[Start of section]

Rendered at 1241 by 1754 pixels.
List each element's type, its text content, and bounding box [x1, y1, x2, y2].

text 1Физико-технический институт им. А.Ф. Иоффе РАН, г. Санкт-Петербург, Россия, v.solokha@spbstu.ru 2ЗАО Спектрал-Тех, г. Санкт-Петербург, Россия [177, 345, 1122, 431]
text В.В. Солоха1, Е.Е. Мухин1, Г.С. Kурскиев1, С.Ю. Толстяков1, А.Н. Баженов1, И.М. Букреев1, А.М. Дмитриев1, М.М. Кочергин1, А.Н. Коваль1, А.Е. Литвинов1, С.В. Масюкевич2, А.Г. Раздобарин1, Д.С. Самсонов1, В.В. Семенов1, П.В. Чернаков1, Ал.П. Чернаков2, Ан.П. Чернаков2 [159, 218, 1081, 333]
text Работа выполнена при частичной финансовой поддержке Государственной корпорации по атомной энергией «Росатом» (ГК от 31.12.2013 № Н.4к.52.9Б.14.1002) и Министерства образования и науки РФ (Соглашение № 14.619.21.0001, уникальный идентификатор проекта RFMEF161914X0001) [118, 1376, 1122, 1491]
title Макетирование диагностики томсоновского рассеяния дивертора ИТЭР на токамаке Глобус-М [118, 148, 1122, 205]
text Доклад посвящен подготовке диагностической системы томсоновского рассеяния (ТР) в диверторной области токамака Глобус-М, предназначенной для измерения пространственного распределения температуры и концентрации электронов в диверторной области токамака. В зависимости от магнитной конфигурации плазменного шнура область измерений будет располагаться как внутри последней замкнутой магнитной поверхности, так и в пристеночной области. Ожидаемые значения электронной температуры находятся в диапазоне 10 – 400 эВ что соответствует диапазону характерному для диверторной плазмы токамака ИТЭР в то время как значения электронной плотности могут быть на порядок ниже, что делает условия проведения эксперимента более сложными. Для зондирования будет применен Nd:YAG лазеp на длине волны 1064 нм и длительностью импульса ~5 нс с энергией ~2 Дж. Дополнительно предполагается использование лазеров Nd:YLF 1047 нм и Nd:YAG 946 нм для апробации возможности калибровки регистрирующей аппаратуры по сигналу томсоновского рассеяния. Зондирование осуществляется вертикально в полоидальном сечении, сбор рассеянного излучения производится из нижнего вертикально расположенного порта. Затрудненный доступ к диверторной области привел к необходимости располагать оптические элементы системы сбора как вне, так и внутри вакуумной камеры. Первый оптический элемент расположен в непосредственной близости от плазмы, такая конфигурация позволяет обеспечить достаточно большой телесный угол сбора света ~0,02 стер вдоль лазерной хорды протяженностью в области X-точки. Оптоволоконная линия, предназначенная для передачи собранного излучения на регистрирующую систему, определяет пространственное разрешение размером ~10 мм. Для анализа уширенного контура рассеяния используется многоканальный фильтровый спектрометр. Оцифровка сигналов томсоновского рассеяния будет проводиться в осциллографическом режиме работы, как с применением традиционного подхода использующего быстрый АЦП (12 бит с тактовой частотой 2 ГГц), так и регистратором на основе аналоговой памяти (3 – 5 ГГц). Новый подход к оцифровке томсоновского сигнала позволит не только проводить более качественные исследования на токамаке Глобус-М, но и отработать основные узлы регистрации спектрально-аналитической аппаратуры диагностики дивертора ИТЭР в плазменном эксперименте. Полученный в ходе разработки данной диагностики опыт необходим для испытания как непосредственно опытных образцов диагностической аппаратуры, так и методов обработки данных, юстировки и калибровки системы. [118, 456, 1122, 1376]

[End of section]

- _Task instructions_: Repeat all of the entries above exactly.

- _Exercise response_:
Rendered at 1241 by 1754 pixels.
List each element's type, its text content, and bounding box [x1, y1, x2, y2].

text 1Физико-технический институт им. А.Ф. Иоффе РАН, г. Санкт-Петербург, Россия, v.solokha@spbstu.ru 2ЗАО Спектрал-Тех, г. Санкт-Петербург, Россия [177, 345, 1122, 431]
text В.В. Солоха1, Е.Е. Мухин1, Г.С. Kурскиев1, С.Ю. Толстяков1, А.Н. Баженов1, И.М. Букреев1, А.М. Дмитриев1, М.М. Кочергин1, А.Н. Коваль1, А.Е. Литвинов1, С.В. Масюкевич2, А.Г. Раздобарин1, Д.С. Самсонов1, В.В. Семенов1, П.В. Чернаков1, Ал.П. Чернаков2, Ан.П. Чернаков2 [159, 218, 1081, 333]
text Работа выполнена при частичной финансовой поддержке Государственной корпорации по атомной энергией «Росатом» (ГК от 31.12.2013 № Н.4к.52.9Б.14.1002) и Министерства образования и науки РФ (Соглашение № 14.619.21.0001, уникальный идентификатор проекта RFMEF161914X0001) [118, 1376, 1122, 1491]
title Макетирование диагностики томсоновского рассеяния дивертора ИТЭР на токамаке Глобус-М [118, 148, 1122, 205]
text Доклад посвящен подготовке диагностической системы томсоновского рассеяния (ТР) в диверторной области токамака Глобус-М, предназначенной для измерения пространственного распределения температуры и концентрации электронов в диверторной области токамака. В зависимости от магнитной конфигурации плазменного шнура область измерений будет располагаться как внутри последней замкнутой магнитной поверхности, так и в пристеночной области. Ожидаемые значения электронной температуры находятся в диапазоне 10 – 400 эВ что соответствует диапазону характерному для диверторной плазмы токамака ИТЭР в то время как значения электронной плотности могут быть на порядок ниже, что делает условия проведения эксперимента более сложными. Для зондирования будет применен Nd:YAG лазеp на длине волны 1064 нм и длительностью импульса ~5 нс с энергией ~2 Дж. Дополнительно предполагается использование лазеров Nd:YLF 1047 нм и Nd:YAG 946 нм для апробации возможности калибровки регистрирующей аппаратуры по сигналу томсоновского рассеяния. Зондирование осуществляется вертикально в полоидальном сечении, сбор рассеянного излучения производится из нижнего вертикально расположенного порта. Затрудненный доступ к диверторной области привел к необходимости располагать оптические элементы системы сбора как вне, так и внутри вакуумной камеры. Первый оптический элемент расположен в непосредственной близости от плазмы, такая конфигурация позволяет обеспечить достаточно большой телесный угол сбора света ~0,02 стер вдоль лазерной хорды протяженностью в области X-точки. Оптоволоконная линия, предназначенная для передачи собранного излучения на регистрирующую систему, определяет пространственное разрешение размером ~10 мм. Для анализа уширенного контура рассеяния используется многоканальный фильтровый спектрометр. Оцифровка сигналов томсоновского рассеяния будет проводиться в осциллографическом режиме работы, как с применением традиционного подхода использующего быстрый АЦП (12 бит с тактовой частотой 2 ГГц), так и регистратором на основе аналоговой памяти (3 – 5 ГГц). Новый подход к оцифровке томсоновского сигнала позволит не только проводить более качественные исследования на токамаке Глобус-М, но и отработать основные узлы регистрации спектрально-аналитической аппаратуры диагностики дивертора ИТЭР в плазменном эксперименте. Полученный в ходе разработки данной диагностики опыт необходим для испытания как непосредственно опытных образцов диагностической аппаратуры, так и методов обработки данных, юстировки и калибровки системы. [118, 456, 1122, 1376]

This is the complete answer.